Il Finalese cerca un’altra via per il turismo sostenibile
Unione fra costa ed entroterra, prevenzione del rischio incendio e idrogeologico,
occupazione giovanile, sviluppo di un turismo compatibile con l’ambiente sono i pilastri della strategia del “L’Alt®a Via del Finalese”.
Sono diverse le considerazioni e le esigenze che hanno portato Fondazione CIMA ed i comuni di Bardineto, Boissano, Calizzano, Calice Ligure, Finale Ligure, Giustenice, Orco Feglino, Osiglia, Rialto, Toirano, Vezzi Portio e alcuni privati (tra i quali la Polisportiva Finale Outdoor Resort e l’Associazione “Costa Balenae – Le Tre Terre”) rappresentativi delle peculiarità del territorio, a costruire una innovativa strategia di sviluppo.
Prima fra tutte la necessità di salvaguardare un’area come quella del Finalese e del suo entroterra, unica per i suoi aspetti naturalistici e paesaggistici, ma che come tutte le zone rurali e montane ha subito un graduale abbandono, che ne ha determinato un’intrinseca fragilità.
Gli attori protagonisti hanno capito quanto sia importante avviare un modello di sviluppo, capace di coniugare occupazione giovanile e qualità della vita, con gli aspetti di prevenzione attiva degli incendi boschivi e dei dissesti idrogeologici, sempre più frequenti, prima di arrivare a un collasso territoriale. E che per fare questo non si può prescindere dall’iniziativa privata, che insieme agli enti pubblici, decida di occuparsi di tutta questa zona.
Una delle idee alla base della strategia è la volontà di guardare l’intero territorio dando “le spalle al mare”, ovvero non considerando più la realtà costiera slegata dall’entroterra del finalese, ma piuttosto partendo dal presupposto che il “successo” turistico delle aree costiere e la loro sopravvivenza dipende ed è strettamente legato alla straordinaria varietà del suo entroterra, che ha portato il finalese ad essere una delle quattro mete più importanti a livello mondiale per le discipline outdoor.
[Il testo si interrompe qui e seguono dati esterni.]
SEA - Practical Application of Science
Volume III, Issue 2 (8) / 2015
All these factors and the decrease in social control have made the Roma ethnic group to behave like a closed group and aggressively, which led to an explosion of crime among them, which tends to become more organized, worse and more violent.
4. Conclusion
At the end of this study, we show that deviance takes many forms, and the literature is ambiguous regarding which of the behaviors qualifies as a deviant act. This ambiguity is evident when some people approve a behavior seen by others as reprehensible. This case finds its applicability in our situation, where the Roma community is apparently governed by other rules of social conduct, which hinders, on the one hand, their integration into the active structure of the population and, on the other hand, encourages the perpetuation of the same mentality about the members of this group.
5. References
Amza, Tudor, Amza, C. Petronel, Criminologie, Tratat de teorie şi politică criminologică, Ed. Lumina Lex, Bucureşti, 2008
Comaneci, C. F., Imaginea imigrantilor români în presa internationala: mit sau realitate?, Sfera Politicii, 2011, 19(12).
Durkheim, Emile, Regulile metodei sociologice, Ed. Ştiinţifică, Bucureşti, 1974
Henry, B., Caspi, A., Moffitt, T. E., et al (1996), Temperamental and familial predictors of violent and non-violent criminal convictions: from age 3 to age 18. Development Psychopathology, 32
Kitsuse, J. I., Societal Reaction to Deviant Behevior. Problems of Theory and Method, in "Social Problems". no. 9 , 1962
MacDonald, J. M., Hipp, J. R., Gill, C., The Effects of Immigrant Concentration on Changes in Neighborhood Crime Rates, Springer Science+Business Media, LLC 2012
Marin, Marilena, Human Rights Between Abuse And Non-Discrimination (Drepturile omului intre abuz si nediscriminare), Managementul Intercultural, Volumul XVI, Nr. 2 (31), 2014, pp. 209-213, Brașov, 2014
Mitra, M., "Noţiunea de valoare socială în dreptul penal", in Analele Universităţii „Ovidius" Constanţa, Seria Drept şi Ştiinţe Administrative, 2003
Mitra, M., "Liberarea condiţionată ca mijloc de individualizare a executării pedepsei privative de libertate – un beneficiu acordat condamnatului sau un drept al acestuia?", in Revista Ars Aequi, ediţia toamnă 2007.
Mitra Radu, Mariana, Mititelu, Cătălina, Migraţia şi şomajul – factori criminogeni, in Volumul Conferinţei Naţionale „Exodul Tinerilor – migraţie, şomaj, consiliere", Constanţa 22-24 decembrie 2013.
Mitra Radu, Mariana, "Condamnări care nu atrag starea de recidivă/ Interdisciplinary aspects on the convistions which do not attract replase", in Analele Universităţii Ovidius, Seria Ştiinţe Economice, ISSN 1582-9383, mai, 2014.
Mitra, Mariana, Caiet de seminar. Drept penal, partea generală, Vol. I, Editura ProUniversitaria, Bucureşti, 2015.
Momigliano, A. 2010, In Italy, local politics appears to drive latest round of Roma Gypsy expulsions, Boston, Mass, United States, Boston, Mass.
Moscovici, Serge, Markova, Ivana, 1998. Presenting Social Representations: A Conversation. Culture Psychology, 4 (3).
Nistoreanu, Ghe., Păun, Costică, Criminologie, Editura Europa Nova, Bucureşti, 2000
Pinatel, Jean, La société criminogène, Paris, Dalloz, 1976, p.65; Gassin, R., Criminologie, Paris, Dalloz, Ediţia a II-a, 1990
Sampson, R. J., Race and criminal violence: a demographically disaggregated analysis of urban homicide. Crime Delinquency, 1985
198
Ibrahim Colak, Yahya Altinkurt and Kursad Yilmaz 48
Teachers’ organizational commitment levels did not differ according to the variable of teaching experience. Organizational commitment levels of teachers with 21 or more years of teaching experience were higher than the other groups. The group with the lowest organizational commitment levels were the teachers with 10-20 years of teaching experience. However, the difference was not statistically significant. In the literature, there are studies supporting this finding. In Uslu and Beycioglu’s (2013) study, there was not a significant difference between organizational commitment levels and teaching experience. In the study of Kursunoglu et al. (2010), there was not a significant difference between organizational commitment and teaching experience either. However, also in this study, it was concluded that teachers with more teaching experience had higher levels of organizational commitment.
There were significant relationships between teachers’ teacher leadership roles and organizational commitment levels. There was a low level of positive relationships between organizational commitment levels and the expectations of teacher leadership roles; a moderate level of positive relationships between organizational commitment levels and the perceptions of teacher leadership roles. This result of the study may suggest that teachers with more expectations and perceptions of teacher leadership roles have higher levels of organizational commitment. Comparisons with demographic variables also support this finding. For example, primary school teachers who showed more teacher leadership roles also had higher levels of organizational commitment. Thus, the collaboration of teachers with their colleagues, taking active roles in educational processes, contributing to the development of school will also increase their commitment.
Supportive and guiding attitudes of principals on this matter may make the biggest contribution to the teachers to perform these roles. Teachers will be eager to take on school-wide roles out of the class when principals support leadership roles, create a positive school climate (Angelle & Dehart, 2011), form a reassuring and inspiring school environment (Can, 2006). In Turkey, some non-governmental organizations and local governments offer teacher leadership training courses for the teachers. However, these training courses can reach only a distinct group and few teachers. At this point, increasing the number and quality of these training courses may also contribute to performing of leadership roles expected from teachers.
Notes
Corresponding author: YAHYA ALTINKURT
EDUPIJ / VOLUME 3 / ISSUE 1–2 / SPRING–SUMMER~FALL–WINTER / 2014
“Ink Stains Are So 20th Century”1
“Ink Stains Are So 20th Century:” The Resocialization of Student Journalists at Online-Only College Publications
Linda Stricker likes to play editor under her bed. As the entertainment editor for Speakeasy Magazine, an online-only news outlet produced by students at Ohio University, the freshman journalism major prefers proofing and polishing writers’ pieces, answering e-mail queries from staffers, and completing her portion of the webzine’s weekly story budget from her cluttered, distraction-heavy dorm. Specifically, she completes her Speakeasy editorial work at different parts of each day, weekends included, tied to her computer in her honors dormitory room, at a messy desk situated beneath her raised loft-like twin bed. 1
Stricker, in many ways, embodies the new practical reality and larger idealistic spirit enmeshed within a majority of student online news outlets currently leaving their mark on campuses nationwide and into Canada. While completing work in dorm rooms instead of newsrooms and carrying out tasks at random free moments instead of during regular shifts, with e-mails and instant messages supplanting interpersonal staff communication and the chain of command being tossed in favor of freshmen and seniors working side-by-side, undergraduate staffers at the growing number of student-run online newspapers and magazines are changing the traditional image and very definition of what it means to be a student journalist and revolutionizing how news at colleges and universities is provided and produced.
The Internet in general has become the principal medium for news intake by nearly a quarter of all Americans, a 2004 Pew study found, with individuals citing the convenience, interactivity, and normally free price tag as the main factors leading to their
La sfida de “L’Alt®a Via del Finalese” è proprio questa: permettere alle valli interne di attingere risorse da un mercato già sviluppato, che può dare le basi per la sostenibilità dell’intera strategia, offrendo nuovi servizi, fra cui prodotti agroalimentari di qualità ed ospitalità qualificata e diffusa.
Sono differenti i percorsi che hanno portato gli enti pubblici, Fondazione CIMA ed i privati alla decisione di costituire questa strategia, ma l’obbiettivo di individuare un percorso di sviluppo a lungo termine e compatibile con l’ambiente è univoco.
Fondazione Cima, da anni impegnata nel campo della prevenzione dei rischi naturali e presente dal 2012 sul territorio del Finalese, grazie alla gestione del Vivaio Forestale di Pian dei Corsi, ha sentito l’esigenza di mettere a disposizione il patrimonio di sapere accumulato in anni di ricerca, diventando uno dei soggetti promotori de “L’Alt®a Via del Finalese”, anche partendo dall’esperienza maturata nel 2015, grazie al progetto transfrontaliero BEST OF – ALCOTRA. Questo progetto, tagliato sui comuni di Calice Ligure e Rialto, ha consentito a FONDAZIONE CIMA di individuare, attraverso un approccio partecipato e dal basso, i punti di forza e di debolezza dell’area e di trovare una soluzione ad essi nella convergenza fra componente turistica ed agricola, nella collaborazione fra i diversi portatori di interessi locali in un’ottica di riduzione del rischio e di presidio del territorio, visualizzato come un tutt’uno dal mare ai monti.
Nel frattempo il comune di Finale Ligure e tutti i comuni del primo entroterra ed uno dei partner privati del GAL, la Polisportiva Finale Outdoor Resort, hanno firmato un protocollo di intesa, nel 2015, che prevede la necessità di “gestire” il turismo outdoor in modo condiviso e sostenibile.
La condivisione degli obiettivi quindi è nata in modo quasi spontaneo ed è diventata la struttura filosofica del progetto strategico “L’Alt®a Via del Finalese”. I comportamenti degli abitanti e la manutenzione del territorio non possono più essere visti come elementi separati, ma devono evolversi insieme; contestualmente le conoscenze scientifiche devono fondersi con il “sapere profano”, tipico di chi vive li da sempre, per salvaguardare un bene comune a tutti e che per tutti svolge servizi indispensabili.
Contestualmente a questo ciò che si vuole creare e produrre è un cambio della mentalità, un maggior spirito di collaborazione e una maggiore consapevolezza della ricchezza del territorio che si abita, tasselli indispensabili per far sì che l’entroterra “non solo sopravviva, ma rispenda di luce propria”.